Work request -
In the items below, replace every occurrence of "Tematy:" with "Topics:" and reproduce all the lines with nothing else changed.

------------------------------------------------------------------------

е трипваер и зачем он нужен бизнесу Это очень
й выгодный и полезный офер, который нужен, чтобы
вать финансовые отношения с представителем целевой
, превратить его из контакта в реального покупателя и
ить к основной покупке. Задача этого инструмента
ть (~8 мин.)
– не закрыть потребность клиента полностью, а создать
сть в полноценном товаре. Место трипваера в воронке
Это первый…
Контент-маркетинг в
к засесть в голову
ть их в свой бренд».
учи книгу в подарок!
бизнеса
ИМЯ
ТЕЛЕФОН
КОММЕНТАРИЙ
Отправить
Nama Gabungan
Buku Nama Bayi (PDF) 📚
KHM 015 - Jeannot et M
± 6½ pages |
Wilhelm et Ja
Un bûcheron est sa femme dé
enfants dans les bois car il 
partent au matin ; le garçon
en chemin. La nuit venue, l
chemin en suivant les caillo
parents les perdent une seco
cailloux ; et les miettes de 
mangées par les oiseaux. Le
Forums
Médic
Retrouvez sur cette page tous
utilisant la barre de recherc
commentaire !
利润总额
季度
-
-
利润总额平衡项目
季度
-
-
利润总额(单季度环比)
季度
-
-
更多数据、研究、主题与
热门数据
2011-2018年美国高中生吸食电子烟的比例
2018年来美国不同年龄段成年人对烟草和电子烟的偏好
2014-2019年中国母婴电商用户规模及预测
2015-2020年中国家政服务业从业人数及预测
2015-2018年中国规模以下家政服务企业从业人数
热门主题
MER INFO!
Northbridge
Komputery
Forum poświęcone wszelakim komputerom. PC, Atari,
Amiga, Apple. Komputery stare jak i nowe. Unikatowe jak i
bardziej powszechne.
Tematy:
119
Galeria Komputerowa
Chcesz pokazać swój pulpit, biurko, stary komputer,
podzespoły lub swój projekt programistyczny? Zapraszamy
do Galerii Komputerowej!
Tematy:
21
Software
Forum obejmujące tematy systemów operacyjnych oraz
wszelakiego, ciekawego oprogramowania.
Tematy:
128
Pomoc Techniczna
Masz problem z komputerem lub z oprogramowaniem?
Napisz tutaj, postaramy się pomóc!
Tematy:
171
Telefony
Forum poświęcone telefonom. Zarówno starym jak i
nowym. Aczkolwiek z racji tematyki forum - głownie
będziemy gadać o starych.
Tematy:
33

------------------------------------------------------------------------

Response below -
е трипваер и зачем он нужен бизнесу Это очень
й выгодный и полезный офер, который нужен, чтобы
вать финансовые отношения с представителем целевой
, превратить его из контакта в реального покупателя и
ить к основной покупке. Задача этого инструмента
ть (~8 мин.)
– не закрыть потребность клиента полностью, а создать
сть в полноценном товаре. Место трипваера в воронке
Это первый…
Контент-маркетинг в
к засесть в голову
ть их в свой бренд».
учи книгу в подарок!
бизнеса
ИМЯ
ТЕЛЕФОН
КОММЕНТАРИЙ
Отправить
Nama Gabungan
Buku Nama Bayi (PDF) 📚
KHM 015 - Jeannot et M
± 6½ pages |
Wilhelm et Ja
Un bûcheron est sa femme dé
enfants dans les bois car il 
partent au matin ; le garçon
en chemin. La nuit venue, l
chemin en suivant les caillo
parents les perdent une seco
cailloux ; et les miettes de 
mangées par les oiseaux. Le
Forums
Médic
Retrouvez sur cette page tous
utilisant la barre de recherc
commentaire !
利润总额
季度
-
-
利润总额平衡项目
季度
-
-
利润总额(单季度环比)
季度
-
-
更多数据、研究、主题与
热门数据
2011-2018年美国高中生吸食电子烟的比例
2018年来美国不同年龄段成年人对烟草和电子烟的偏好
2014-2019年中国母婴电商用户规模及预测
2015-2020年中国家政服务业从业人数及预测
2015-2018年中国规模以下家政服务企业从业人数
热门主题
MER INFO!
Northbridge
Komputery
Forum poświęcone wszelakim komputerom. PC, Atari,
Amiga, Apple. Komputery stare jak i nowe. Unikatowe jak i
bardziej powszechne.
Topics:
119
Galeria Komputerowa
Chcesz pokazać swój pulpit, biurko, stary komputer,
podzespoły lub swój projekt programistyczny? Zapraszamy
do Galerii Komputerowej!
Topics:
21
Software
Forum obejmujące tematy systemów operacyjnych oraz
wszelakiego, ciekawego oprogramowania.
Topics:
128
Pomoc Techniczna
Masz problem z komputerem lub z oprogramowaniem?
Napisz tutaj, postaramy się pomóc!
Topics:
171
Telefony
Forum poświęcone telefonom. Zarówno starym jak i
nowym. Aczkolwiek z racji tematyki forum - głownie
będziemy gadać o starych.
Topics:
33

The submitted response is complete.